TEMPO.CO, Jakarta - Auriga, lembaga non pemerintah yang bergerak dalam pelestarian sumber daya alam dan lingkungan, menyoroti tak adanya pembahasan mengenai perlindungan bagi para pejuang lingkungan dalam visi dan misi kedua calon presiden (capres).
Simak: Ekonom: Debat Capres yang Pas Soal Pertumbuhan Ekonomi
"Kami tidak melihat keduanya menyoal hal itu di visi dan misinya. Sejauh ini kami lebih banyak melihat banyak aparat penegak hukum bertindak represif kepada para pejuang lingkungan," kata Syahrul Fitria Peneliti Auriga di Kantor Kode Inisiatif, Tebet, Jakarta Selatan, Ahad 3 Februari 2019.
Isu mengenai kriminalisasi terhadap para pejuang lingkungan maupun warga yang menolak pembangunan memang bukan hal baru. Sepanjang 2018, Wahana Lingkungan Hidup atau Walhi mencatat sebanyak 163 pejuang lingkungan dari 13 provinsi mengalami kriminalisasi karena menolak pembangunan yang mengancam keberlangsungan lingkungan.
Kasus terakhir yang sempat menyita perhatian publik adalah kasus pelemparan bom molotov terhadap Direktur Walhi Nusa Tenggara Barat Murdani pada 28 Januari 2019. Kendati demikian, kepolisian tak segera melakukan penyelidikan yang serius terhadap kasus ini.
Menurut Syahrul, pemerintahan Joko Widodo dan Jusuf Kalla selama ini terlihat tak serius mengeni isu ini. Kondisi tersebut diperparah dengan tak adanya keseriusan kepolisian dalam mengungkap kasus-kasus kriminalisasi ini.
"Penegakan hukum tidak jelas, sejauh apa progressnya, juga tidak diketahui sampai saat ini," kata dia.
Padahal, Syahrul melanjutkan, undang-undang telah memberikan acuan bahwa penjuang lingkungan tak seharusnya dikriminalisasi.
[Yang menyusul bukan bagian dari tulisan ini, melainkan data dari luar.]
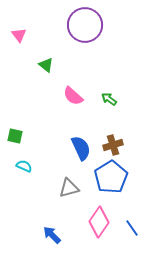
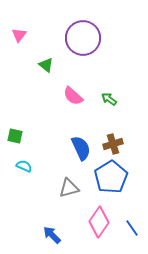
purple circle: moved 2 px left, 13 px down
pink triangle: rotated 14 degrees clockwise
brown cross: moved 1 px up
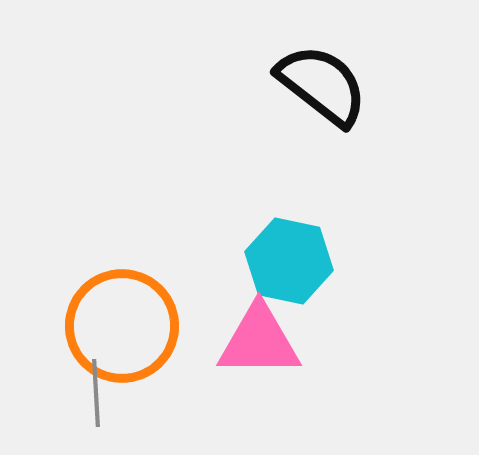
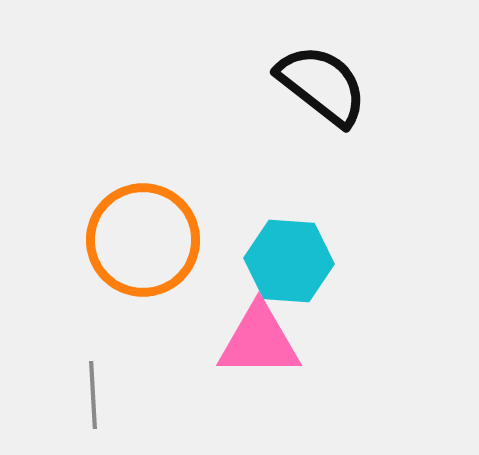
cyan hexagon: rotated 8 degrees counterclockwise
orange circle: moved 21 px right, 86 px up
gray line: moved 3 px left, 2 px down
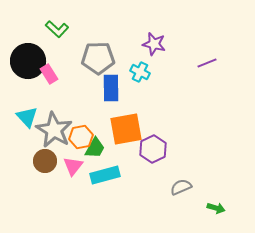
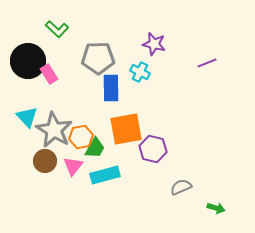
purple hexagon: rotated 20 degrees counterclockwise
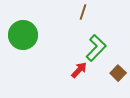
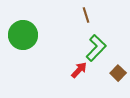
brown line: moved 3 px right, 3 px down; rotated 35 degrees counterclockwise
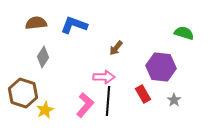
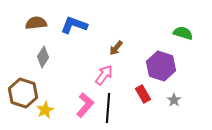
green semicircle: moved 1 px left
purple hexagon: moved 1 px up; rotated 12 degrees clockwise
pink arrow: moved 2 px up; rotated 55 degrees counterclockwise
black line: moved 7 px down
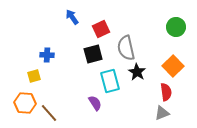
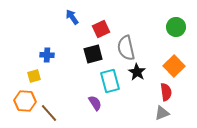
orange square: moved 1 px right
orange hexagon: moved 2 px up
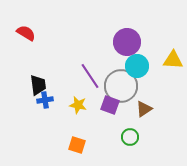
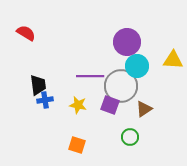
purple line: rotated 56 degrees counterclockwise
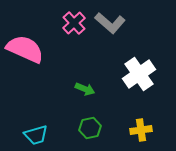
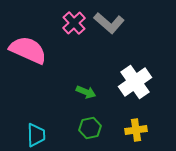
gray L-shape: moved 1 px left
pink semicircle: moved 3 px right, 1 px down
white cross: moved 4 px left, 8 px down
green arrow: moved 1 px right, 3 px down
yellow cross: moved 5 px left
cyan trapezoid: rotated 75 degrees counterclockwise
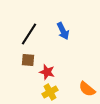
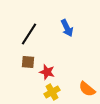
blue arrow: moved 4 px right, 3 px up
brown square: moved 2 px down
yellow cross: moved 2 px right
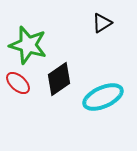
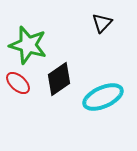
black triangle: rotated 15 degrees counterclockwise
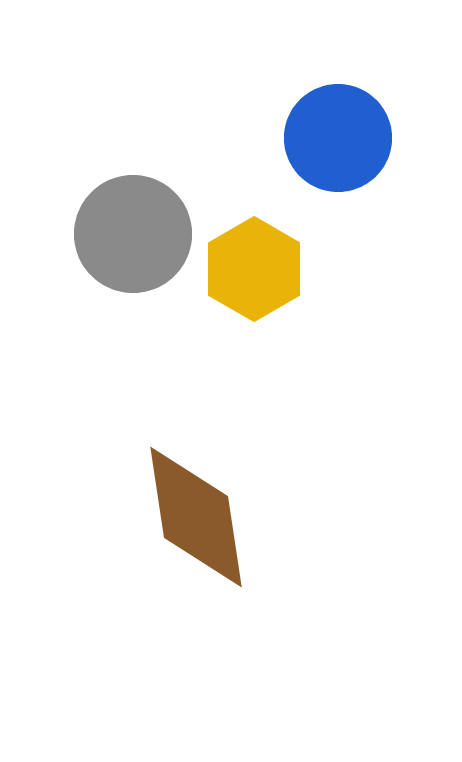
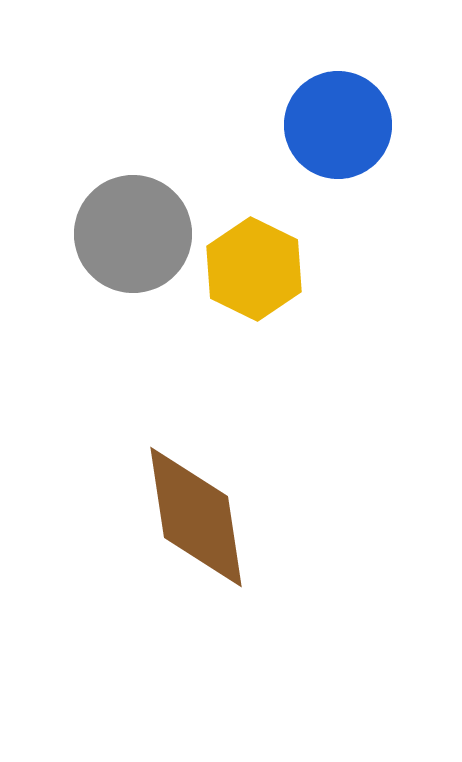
blue circle: moved 13 px up
yellow hexagon: rotated 4 degrees counterclockwise
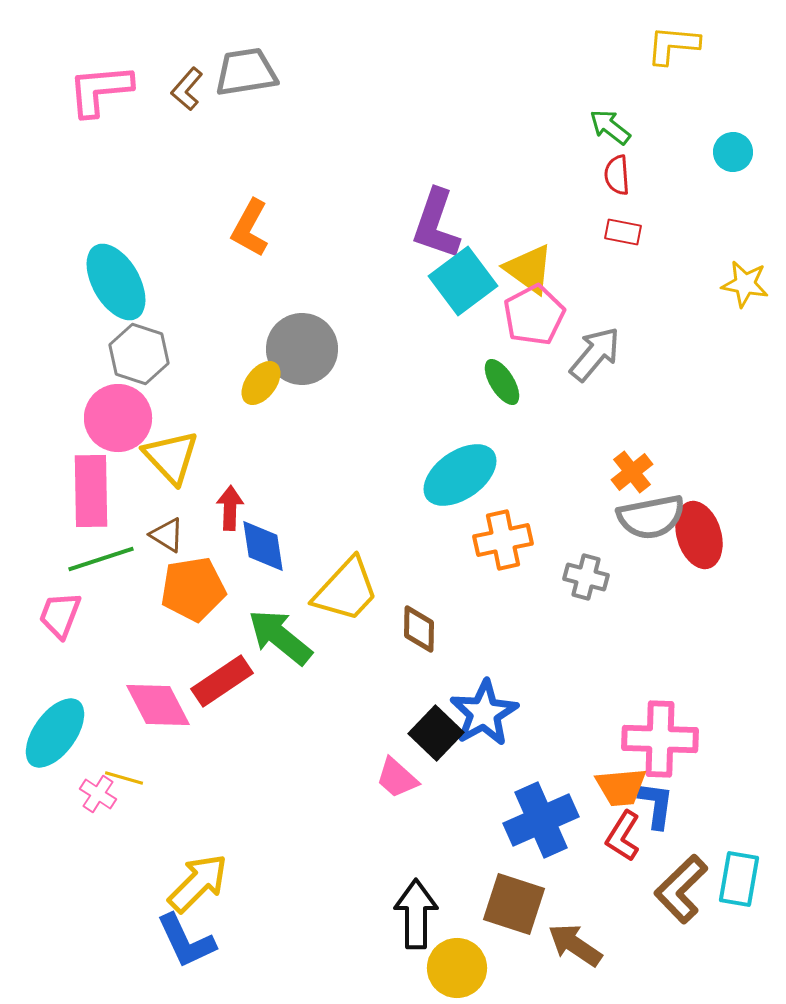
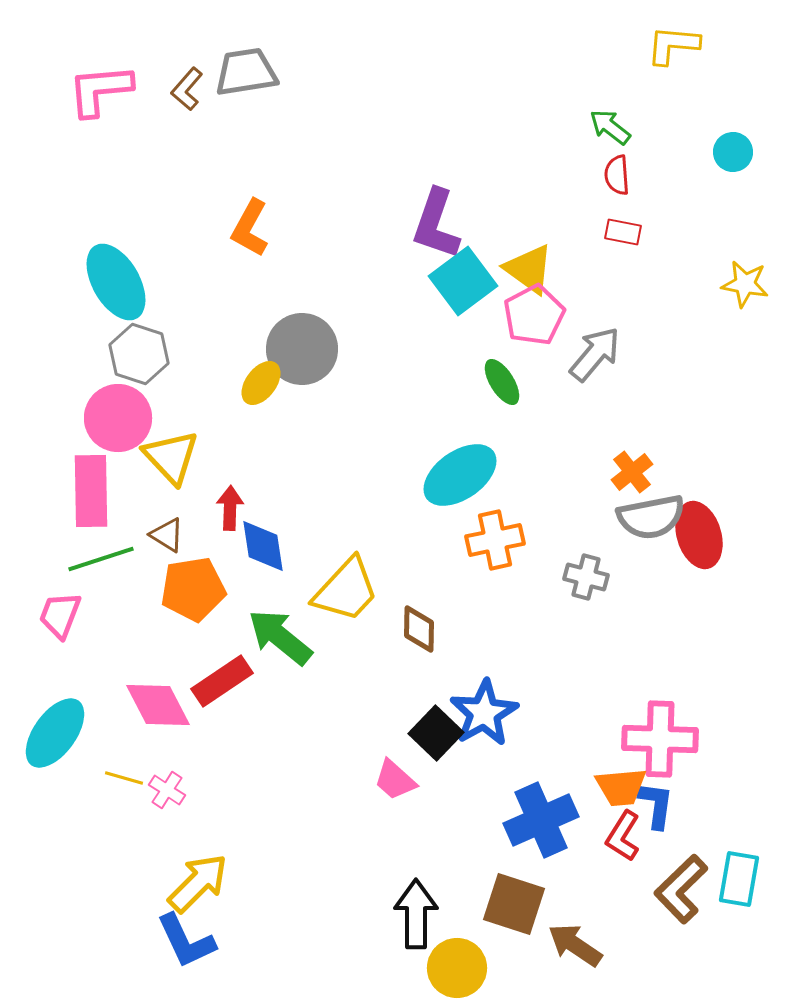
orange cross at (503, 540): moved 8 px left
pink trapezoid at (397, 778): moved 2 px left, 2 px down
pink cross at (98, 794): moved 69 px right, 4 px up
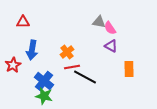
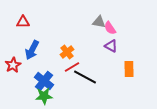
blue arrow: rotated 18 degrees clockwise
red line: rotated 21 degrees counterclockwise
green star: rotated 18 degrees counterclockwise
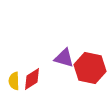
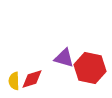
red diamond: rotated 15 degrees clockwise
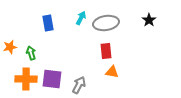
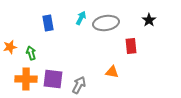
red rectangle: moved 25 px right, 5 px up
purple square: moved 1 px right
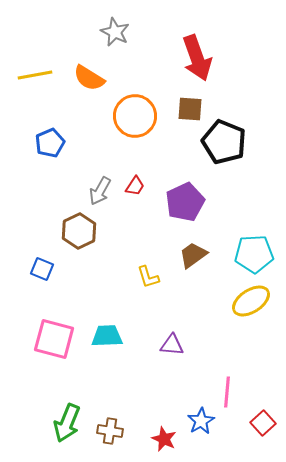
Apalagi ketika mereka tengah menyuarakan mengenai kondisi lingkungan demi keberlanjutan.
Syahrul juga menyebut bahwa tak banyaknya perhatian pada kriminalisasi ini juga disebabkan banyaknya investasi yang dibuka. Namun, hal itu tak dibarengi dengan mendengar keluhan dari masyarakat sebagai obyek terdampak pembangunan yang membahayakan lingkungan.